If an organization has a team with java developers and wants to serve their customers with a high availability system, java reactive architecture is a good solution.
If an organization has fewer customers to serve and has a team with java developers, then the java async and regular approach is the most suitable approach. because the cost will be high to hire a development team that has experience in a different technology like NodeJs.
Also to use the java async approach with completable futures, require some experienced developers in java. So in some situations, java regular way is the most cost-effective approach.

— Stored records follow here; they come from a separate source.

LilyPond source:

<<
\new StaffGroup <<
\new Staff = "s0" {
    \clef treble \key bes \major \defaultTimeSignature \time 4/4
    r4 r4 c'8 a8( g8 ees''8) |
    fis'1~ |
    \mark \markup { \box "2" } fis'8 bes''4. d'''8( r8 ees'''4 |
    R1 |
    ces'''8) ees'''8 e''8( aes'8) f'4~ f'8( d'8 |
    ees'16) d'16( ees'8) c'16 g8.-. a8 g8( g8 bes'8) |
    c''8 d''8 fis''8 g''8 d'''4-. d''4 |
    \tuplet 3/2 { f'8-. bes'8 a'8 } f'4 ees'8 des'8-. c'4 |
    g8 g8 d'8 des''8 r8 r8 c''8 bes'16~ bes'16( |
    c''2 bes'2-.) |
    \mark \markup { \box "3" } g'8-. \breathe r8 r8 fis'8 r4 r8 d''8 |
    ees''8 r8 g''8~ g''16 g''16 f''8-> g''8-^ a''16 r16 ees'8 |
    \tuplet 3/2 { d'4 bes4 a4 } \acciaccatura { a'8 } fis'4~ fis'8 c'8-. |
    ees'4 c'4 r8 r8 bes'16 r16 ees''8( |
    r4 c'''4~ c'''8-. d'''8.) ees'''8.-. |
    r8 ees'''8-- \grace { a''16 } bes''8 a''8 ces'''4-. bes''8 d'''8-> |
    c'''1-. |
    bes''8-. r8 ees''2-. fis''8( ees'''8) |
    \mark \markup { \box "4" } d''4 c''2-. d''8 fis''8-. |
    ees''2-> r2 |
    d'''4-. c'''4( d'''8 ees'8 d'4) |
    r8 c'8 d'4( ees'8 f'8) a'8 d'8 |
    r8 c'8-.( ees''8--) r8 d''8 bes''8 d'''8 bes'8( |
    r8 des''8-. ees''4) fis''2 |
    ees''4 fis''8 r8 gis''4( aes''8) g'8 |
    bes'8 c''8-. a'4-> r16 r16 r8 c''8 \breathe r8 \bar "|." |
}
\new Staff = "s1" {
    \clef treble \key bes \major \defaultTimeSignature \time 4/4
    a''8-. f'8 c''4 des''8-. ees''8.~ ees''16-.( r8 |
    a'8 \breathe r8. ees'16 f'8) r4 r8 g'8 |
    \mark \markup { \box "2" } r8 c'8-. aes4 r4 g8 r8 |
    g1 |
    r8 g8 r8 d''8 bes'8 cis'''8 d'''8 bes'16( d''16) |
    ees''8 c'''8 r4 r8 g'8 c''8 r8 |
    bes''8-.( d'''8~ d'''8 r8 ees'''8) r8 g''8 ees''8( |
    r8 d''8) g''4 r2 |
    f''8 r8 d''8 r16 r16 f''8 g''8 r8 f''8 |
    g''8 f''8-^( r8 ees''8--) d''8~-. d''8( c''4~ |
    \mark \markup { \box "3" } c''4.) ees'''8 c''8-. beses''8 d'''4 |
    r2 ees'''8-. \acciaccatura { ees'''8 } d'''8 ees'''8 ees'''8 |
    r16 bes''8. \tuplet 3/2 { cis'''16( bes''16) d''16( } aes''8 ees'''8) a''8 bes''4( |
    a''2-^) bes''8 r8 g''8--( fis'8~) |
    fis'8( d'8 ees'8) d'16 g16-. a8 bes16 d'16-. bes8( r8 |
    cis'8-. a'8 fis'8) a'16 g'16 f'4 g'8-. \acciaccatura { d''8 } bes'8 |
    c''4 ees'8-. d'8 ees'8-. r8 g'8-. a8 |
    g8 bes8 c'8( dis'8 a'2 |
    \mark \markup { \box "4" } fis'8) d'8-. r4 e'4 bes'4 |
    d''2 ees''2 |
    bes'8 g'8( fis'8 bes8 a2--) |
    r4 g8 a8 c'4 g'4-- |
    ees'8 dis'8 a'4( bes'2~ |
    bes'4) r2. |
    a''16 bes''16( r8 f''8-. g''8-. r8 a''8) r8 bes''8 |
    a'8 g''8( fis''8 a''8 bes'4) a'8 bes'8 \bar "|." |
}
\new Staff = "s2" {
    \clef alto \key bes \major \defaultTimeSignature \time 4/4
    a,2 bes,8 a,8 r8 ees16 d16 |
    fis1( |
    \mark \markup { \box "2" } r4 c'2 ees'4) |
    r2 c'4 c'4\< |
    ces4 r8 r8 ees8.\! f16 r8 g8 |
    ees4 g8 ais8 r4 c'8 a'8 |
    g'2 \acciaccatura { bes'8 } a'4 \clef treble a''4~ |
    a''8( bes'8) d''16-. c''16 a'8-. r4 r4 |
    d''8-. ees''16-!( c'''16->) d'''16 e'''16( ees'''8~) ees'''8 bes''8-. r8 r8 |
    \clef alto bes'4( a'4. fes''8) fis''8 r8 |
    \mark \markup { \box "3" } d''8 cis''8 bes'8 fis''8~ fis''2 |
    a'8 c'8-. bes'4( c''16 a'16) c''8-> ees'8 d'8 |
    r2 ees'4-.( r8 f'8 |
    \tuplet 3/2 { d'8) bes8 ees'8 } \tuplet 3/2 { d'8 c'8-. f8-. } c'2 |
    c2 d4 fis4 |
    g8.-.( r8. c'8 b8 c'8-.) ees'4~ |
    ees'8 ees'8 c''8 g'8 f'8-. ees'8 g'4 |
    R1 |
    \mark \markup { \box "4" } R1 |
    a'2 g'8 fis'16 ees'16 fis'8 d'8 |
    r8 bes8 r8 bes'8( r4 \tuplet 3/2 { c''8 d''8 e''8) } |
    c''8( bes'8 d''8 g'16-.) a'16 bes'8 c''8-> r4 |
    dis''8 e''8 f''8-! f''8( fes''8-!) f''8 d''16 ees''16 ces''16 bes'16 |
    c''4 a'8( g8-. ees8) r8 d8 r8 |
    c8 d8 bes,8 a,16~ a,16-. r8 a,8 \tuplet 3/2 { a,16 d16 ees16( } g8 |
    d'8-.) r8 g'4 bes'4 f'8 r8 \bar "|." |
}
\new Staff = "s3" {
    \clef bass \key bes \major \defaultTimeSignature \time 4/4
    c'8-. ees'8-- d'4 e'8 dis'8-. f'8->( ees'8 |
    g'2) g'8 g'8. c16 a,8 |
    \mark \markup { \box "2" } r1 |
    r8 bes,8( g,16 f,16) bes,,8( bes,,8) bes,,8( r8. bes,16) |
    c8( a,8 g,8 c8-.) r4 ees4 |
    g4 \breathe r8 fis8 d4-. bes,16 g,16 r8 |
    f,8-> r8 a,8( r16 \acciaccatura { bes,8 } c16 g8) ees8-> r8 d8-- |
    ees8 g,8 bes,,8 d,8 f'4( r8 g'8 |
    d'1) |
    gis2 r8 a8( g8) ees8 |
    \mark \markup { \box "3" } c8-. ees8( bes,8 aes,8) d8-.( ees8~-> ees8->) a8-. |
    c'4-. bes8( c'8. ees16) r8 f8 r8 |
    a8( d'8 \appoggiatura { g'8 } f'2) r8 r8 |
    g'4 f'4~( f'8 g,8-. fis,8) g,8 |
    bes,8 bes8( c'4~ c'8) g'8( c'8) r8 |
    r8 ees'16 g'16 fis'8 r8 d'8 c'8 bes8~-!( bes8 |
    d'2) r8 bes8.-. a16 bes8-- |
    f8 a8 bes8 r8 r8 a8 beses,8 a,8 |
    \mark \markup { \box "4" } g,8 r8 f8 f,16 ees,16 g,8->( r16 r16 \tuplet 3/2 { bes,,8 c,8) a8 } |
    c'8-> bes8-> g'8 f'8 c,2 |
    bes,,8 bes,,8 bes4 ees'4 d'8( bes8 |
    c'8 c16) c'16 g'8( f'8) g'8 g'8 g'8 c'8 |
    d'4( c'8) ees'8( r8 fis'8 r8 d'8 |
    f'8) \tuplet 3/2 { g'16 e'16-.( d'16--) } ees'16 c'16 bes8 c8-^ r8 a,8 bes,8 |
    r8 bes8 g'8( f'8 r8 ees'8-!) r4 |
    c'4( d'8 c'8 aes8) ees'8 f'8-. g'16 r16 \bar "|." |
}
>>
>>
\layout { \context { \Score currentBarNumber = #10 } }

That decision should be taken by considering lots of factors, like the experience of the development team, the number of customers that the business has, cost constraints that have to handle the software system and cloud and etc.
NodeJs is the next very prominent architecture after the java reactive approach because it can handle more concurrent users with fewer resources than java regular and async way.
If an organization has a development team that has developers with experience in NodeJs and has a large customer base, then this NodeJs is the suitable architecture to use.
If an organization has a moderate size customer base and developers with javascript backgrounds with some cost constraints, then this NodeJs is the best to use.

So in this experiment according to our observations and conclusions, our hypothesis will become true as like below

But you should keep in mind any architecture among the above four architectures is a usable and most suitable architecture depending on the business requirements and technology infrastructure of the organization. So the most suitable one should be decided by considering various factors.